Source document:
* * * * * * *

A flash flood watch was issued for the area before the rain started, with forecasters saying 4 to 6 inches (10 to 15 centimeters) were possible. Before Saturday's deluge, the worst storm recorded in this area of central Tennessee dropped more than 9 inches (23 centimeters) of rain in 2010, said Krissy Hurley, a National Weather Service meteorologist in Nashville.

She said Saturday's storms kept redeveloping as they moved and went over the same areas repeatedly, resulting in upwards of 3 to 4 inches of rain per hour.

“In my almost 20-year career, I’ve never seen rainfall amounts and rainfall rates this high not associated with some type of hurricane or tropical system,” Hurley said. “So, to see something like this inland in Middle Tennessee is probably the rare of rare.”

The town of McEwen near Waverly was pummeled Saturday with 17.02 inches (43.2 centimeters) of rain, smashing the state’s 24-hour record of 13.6 inches (34.5 centimeters) from 1982, according to the National Weather Service in Nashville, though Saturday’s numbers still have to be confirmed.

WHY DID WAVERLY SEE SO MUCH DAMAGE?

The deluge left rescue teams scrambling to find those missing in Waverly, the town with the worst damage and now a landscape of collapsed houses, tangled debris and flipped vehicles strewn about town. The search was still ongoing Monday.

Because of the county's terrain, water gushed into Waverly westward down Trace Creek from surrounding areas, some of which are several-hundred feet higher, Hurley said.

"That’s why folks who live there talk about this big wall of water that came on very quickly," Hurley said.

HOW DOES CLIMATE CHANGE FACTOR IN?

Recent scientific research has determined that extreme rain events will become more frequent because of man-made climate change.

* * * * * * *

Data for review:
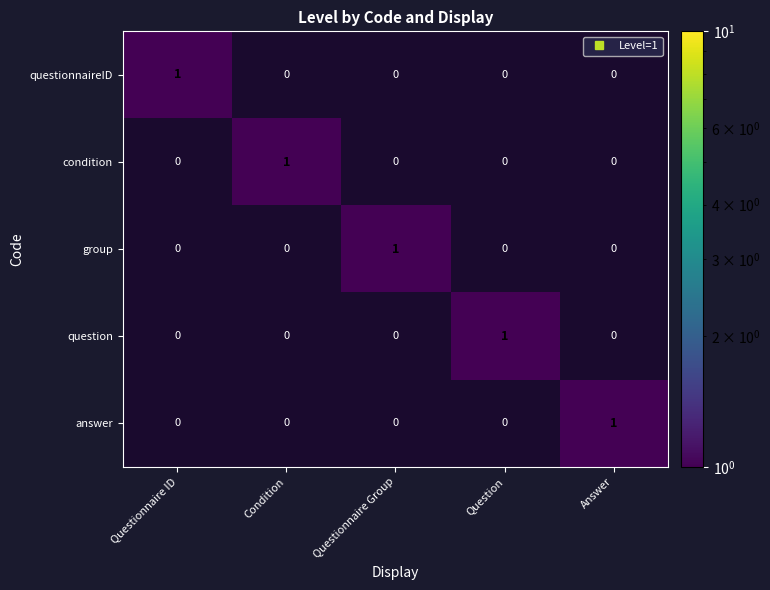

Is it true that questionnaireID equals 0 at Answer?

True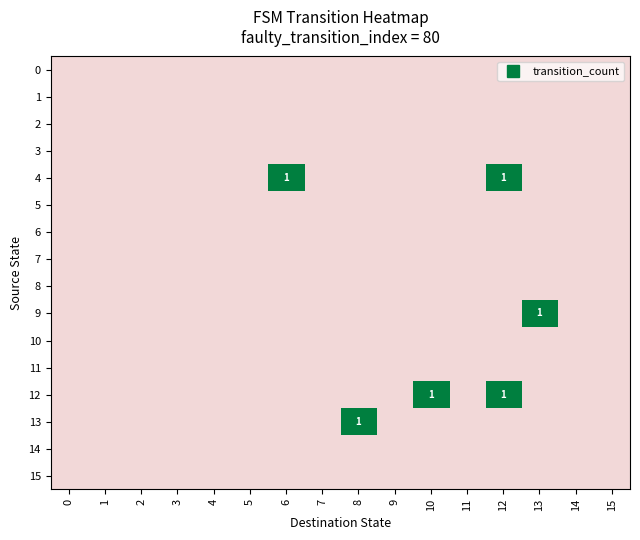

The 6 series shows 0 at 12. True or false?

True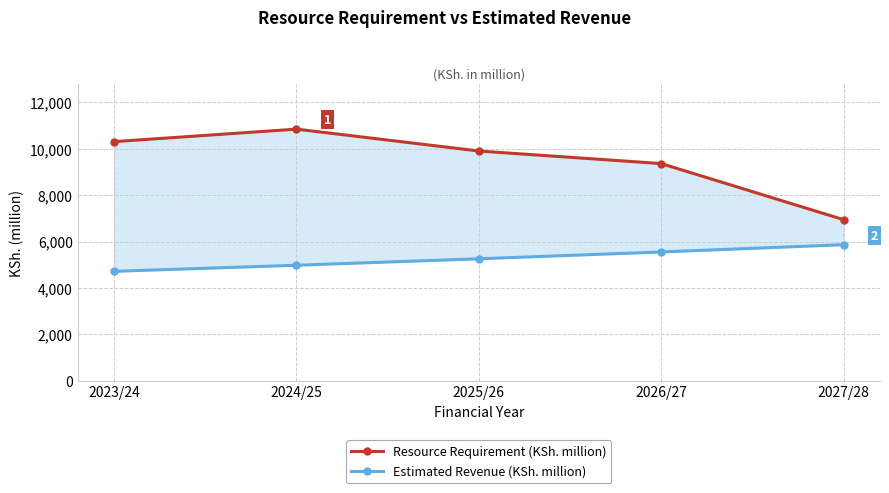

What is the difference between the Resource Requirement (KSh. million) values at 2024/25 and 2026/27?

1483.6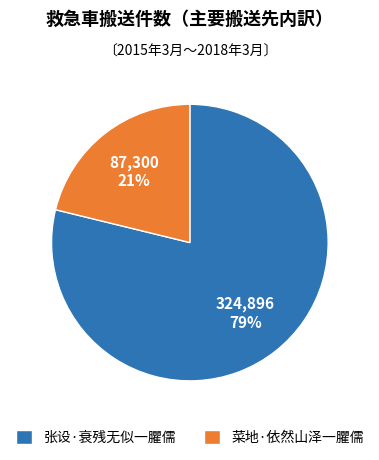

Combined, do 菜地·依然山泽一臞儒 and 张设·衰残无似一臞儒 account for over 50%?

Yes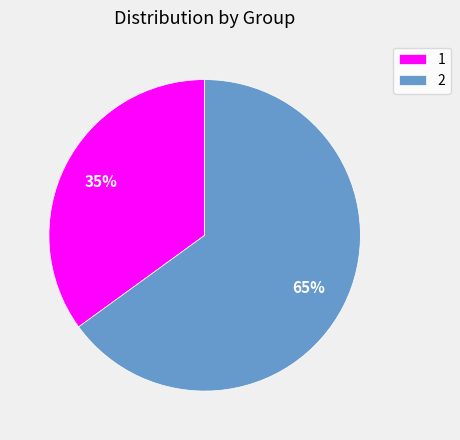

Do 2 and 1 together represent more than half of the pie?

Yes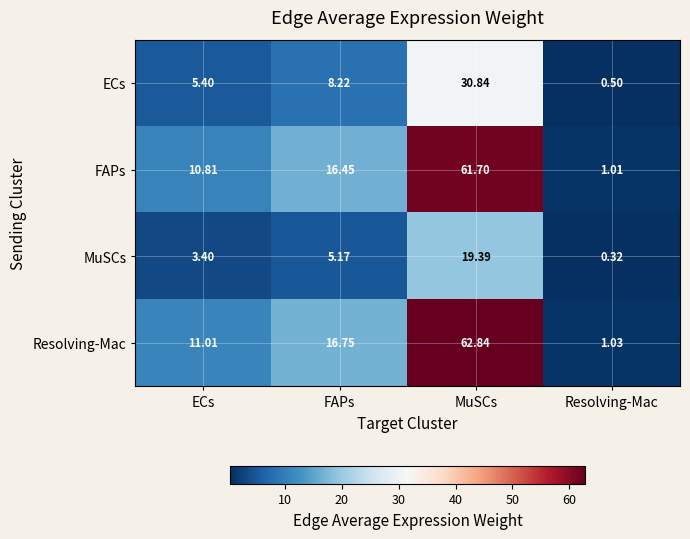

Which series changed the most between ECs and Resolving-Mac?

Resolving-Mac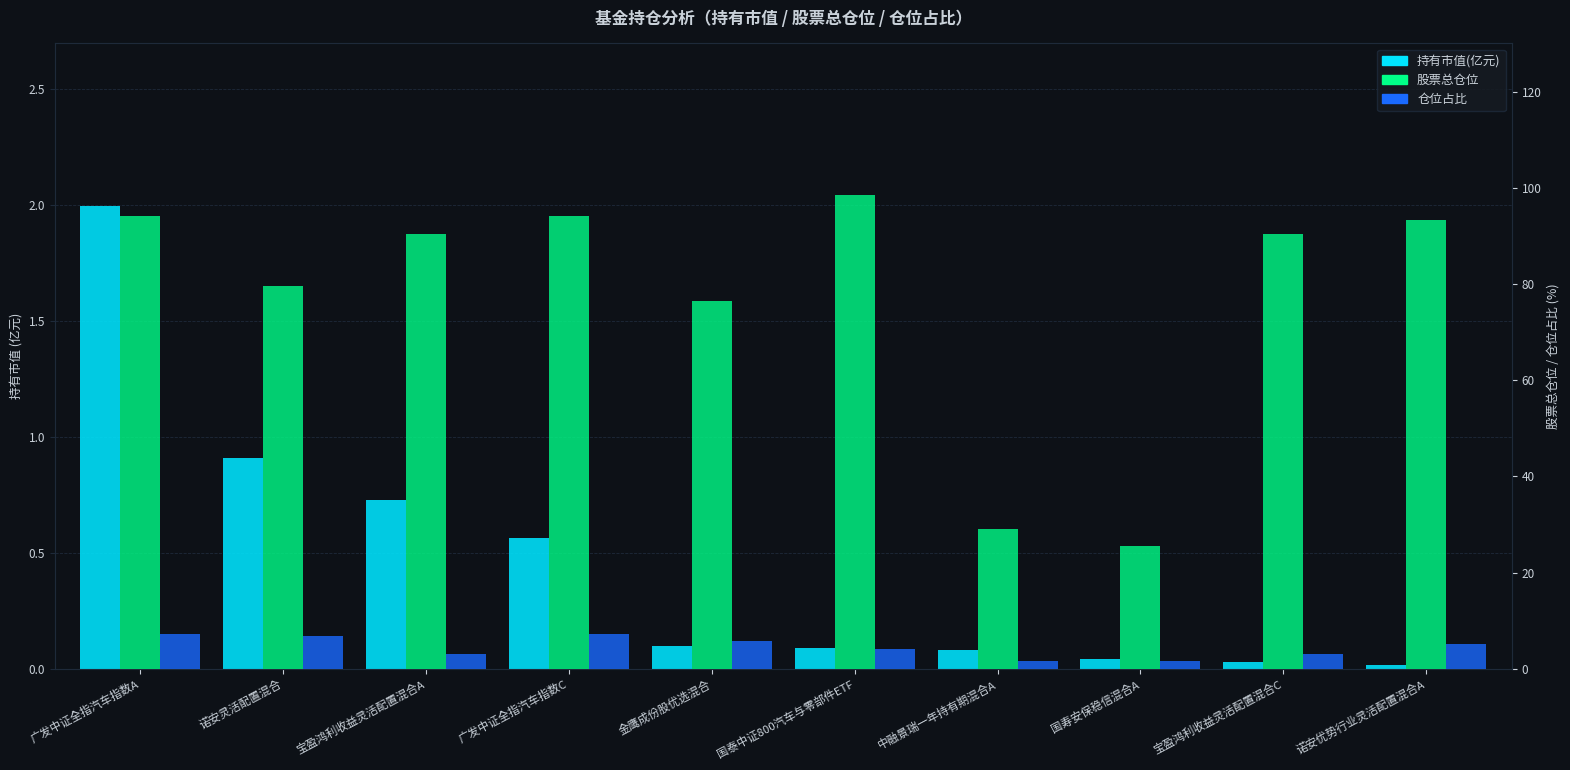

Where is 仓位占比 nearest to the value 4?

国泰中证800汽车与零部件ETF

* * * * * * *

Work order: Carry the news article about the Middle Tennessee flooding forward from its final sentence.

Output below:
Dorian Burnette, a University of Memphis associate professor in earth sciences, said climate change has “put the atmosphere on steroids," offering a “more robust way to get super heavy rainfall rates out of thunderstorms now when you get the right meteorological setup."

"We're probably going to see more of these events as time goes along and as the Earth continues to warm," Burnette said.

A federal study found man-made climate change doubles the chances of the types of heavy downpours that in August 2016 dumped 26 inches (66 centimeters) of rain around Baton Rouge, Louisiana. Those floods killed at least 13 people and damaged 150,000 homes.

HOW RARE WAS TENNESSEE'S FLOODING?

Hurley said her region of Tennessee has seen four significant flood events recently, happening nearly every six months. She noted floods once expected maybe every 100 years happened last September south of Nashville and in March closer to the city.

Even so, Hurley said the rainfall over the weekend was exceedingly rare.

Waverly has endured other floods in the last decade or so, including in 2010 and 2019. The February 2019 flooding brought 10 to 12 inches of rain over two days. The weekend's storms exceeded that amount of rainfall over an eight- to 12-hour period, Hurley said.